By Aidan Gregory
March 21 - (The Insurer) - S&P Global expects the cyber insurance market to reach $23 billion of annual premium volume by the end of 2026 with improved risk modelling, wider availability of cyber reinsurance and large-scale cyber events like CrowdStrike and WannaCry driving an expansion of capacity.
In an interview with The Insurer on Friday, Ronald Joas, managing director at S&P in New York, and London-based credit analyst Charles-Marie Delpuech said that the rating agency expects the exponential growth of the segment to continue, aided by an increasingly sophisticated cyber catastrophe bond and ILS market.
The cyber market remains a small but fast growing corner of the specialty insurance market. Premiums reached $14 billion in 2023 and are expected to rise by around 15% to 20% a year to reach $23 billion by the end of 2026, according to S&P’s cyber risk insights report published last week.
“We've seen a fair amount of growth on the primary side,” said Joas. “You have insurance companies that have been providing coverage in this area. They certainly started off fairly cautiously in terms of what coverages they were providing. That said, I think you can see that from a primary perspective, it's moving towards maybe greater comfort with providing those coverages.”
The rapid growth of the market has brought with it challenges. The increasing frequency of cyberattacks is expected to continue, particularly with the adoption of AI technologies, and such risks are notoriously difficult to model compared with other perils as they are caused by threat actors with unpredictable behaviour and intentions.
Rapid cyber premiums growth also created the need for insurers to syndicate their cyber risk beyond traditional reinsurance, leading to the establishment of the cyber catastrophe bond market over the last couple of years. Since January 2023, there have been 10 cyber cat bonds issued from five cedants which raised a combined $800 million, according to S&P.
“It's evolving into the financial markets,” said Joas. “This is another way of providing that reinsurance capacity, and in a way that provides a scalable capital base."
“Cyber risk is not going to go away,” added Joas. “If anything, it's going to increase exponentially over the coming years.”
The sustained growth and evolution of cyber reinsurance is critical to smoothing the rapid growth of the market over the years and servicing the needs of both carriers and customers.
“For the market to grow, you need the reinsurance market to grow,” said Delpuech. “More than 50% of the cyber insurance premium is reinsured. So, you need the reinsurance to grow. At the same time, ILS will provide this capacity as well. It’s a very symbiotic relationship.”
As well as reinsurance capacity, improved risk modelling and data disclosure is also critical for laying the foundations for the cyber market’s growth in the coming years as it will enable investors to become more comfortable with the opaque nature of cyber risks.

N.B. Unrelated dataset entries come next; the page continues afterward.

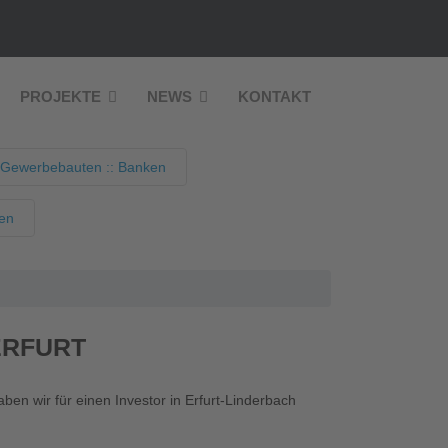
PROJEKTE
NEWS
KONTAKT
 Gewerbebauten :: Banken
nen
ERFURT
en wir für einen Investor in Erfurt-Linderbach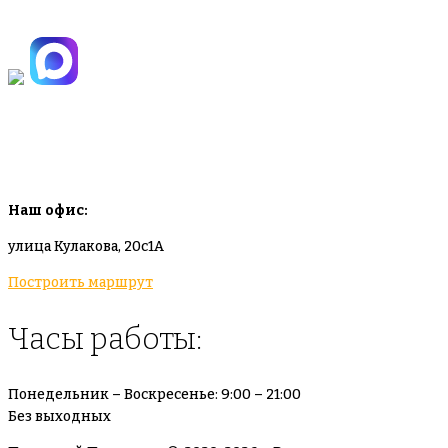
+7(925)-555-99-19
info@plodovyipitomnik.ru
Наш офис:
улица Кулакова, 20с1А
Построить маршрут
Часы работы:
Понедельник – Воскресенье: 9:00 – 21:00
Без выходных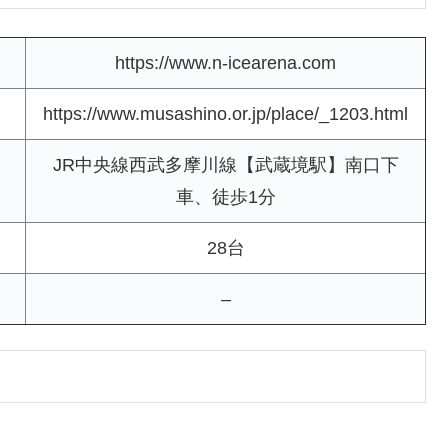
https://www.n-icearena.com
https://www.musashino.or.jp/place/_1203.html
JR中央線西武多摩川線【武蔵境駅】南口下
車、徒歩1分
28台
–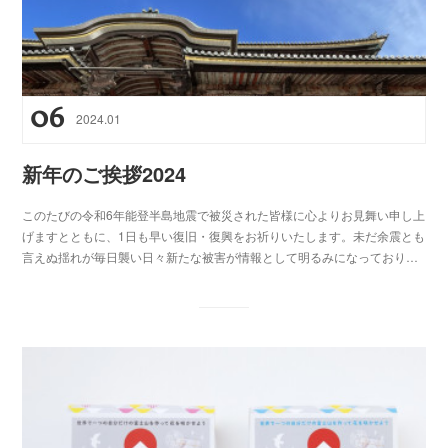
06
2024
.
01
新年のご挨拶2024
このたびの令和6年能登半島地震で被災された皆様に心よりお見舞い申し上
げますとともに、1日も早い復旧・復興をお祈りいたします。未だ余震とも
言えぬ揺れが毎日襲い日々新たな被害が情報として明るみになっており…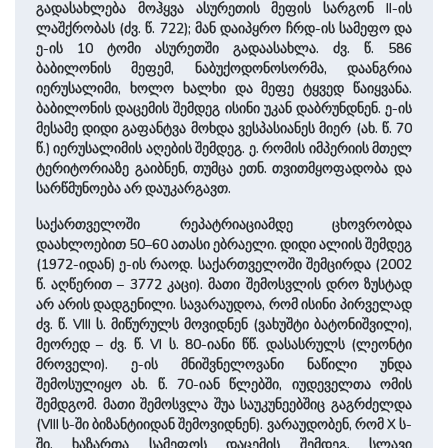
გადასახლება მოჰყვა ასურეთის მეფის სარგონ II-ის
ლაშქრობას (ძვ. წ. 722); მან დაიპყრო ჩრდ-ის სამეფო და
ე-ის 10 ტომი ასურეთში გადაასახლა. ძვ. წ. 586
ბაბილონის მეფემ, ნაბუქოდონოსორმა, დაანგრია
იერუსალიმი, ხოლო ხალხი და მეფე ტყვედ წაიყვანა.
ბაბილონის დაცემის შემდეგ ისინი უკან დაბრუნდნენ. ე-ის
მესამე დიდი გაფანტვა მოხდა ვესპასიანეს მიერ (ახ. წ. 70
წ.) იერუსალიმის აღების შემდეგ. ე. რომის იმპერიის მთელ
ტერიტორიაზე გაიბნენ, თუმცა ეთნ. თვითმყოფადობა და
სარწმუნოება არ დაუკარგავთ.
საქართველოში რეპატრიაციამდე ცხოვრობდა
დაახლოებით 50–60 ათასი ებრაელი. დიდი ალიის შემდეგ
(1972-იდან) ე-ის რაოდ. საქართველოში შემცირდა (2002
წ. აღწერით – 3772 კაცი). მათი შემოსვლის დრო ზუსტად
არ არის დადგენილი. სავარაუდოა, რომ ისინი პირველად
ძვ. წ. VIII ს. მიწურულს მოვიდნენ (ვახუშტი ბატონიშვილი),
მეორედ – ძვ. წ. VI ს. 80-იანი წწ. დასასრულს (ლეონტი
მროველი). ე-ის მნიშვნელოვანი ნაწილი უნდა
შემოსულიყო ახ. წ. 70-იან წლებში, იუდეველთა ომის
შემდგომ. მათი შემოსვლა შუა საუკუნეებშიც გაგრძელდა
(VIII ს-ში ბიზანტიიდან შემოვიდნენ). ვარაუდობენ, რომ X ს-
ში, ხაზართა სამეფოს დაცემის შემდეგ, სლავი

“The caution that we’ve seen is in no small part due to the companies trying to get a feel around what the exposure is, what the risks are, how to measure it, how to risk manage it, how to develop the capacity for it, who in the reinsurance market is willing to pick it up, and what other sources of capacity are there,” said Joas.
Joas added that risk modelling in the cyber market was still in its infancy compared to the natural catastrophe market for example, which has been around for several decades and is now well established.
“The modelling there is fairly well understood, even taking into consideration changes, for example, like climate change,” said Joas. “So, that all gets baked in, but the modelling is still well understood, if not standardized. You can't really say the same thing about cyber-ILS. It is still very new.”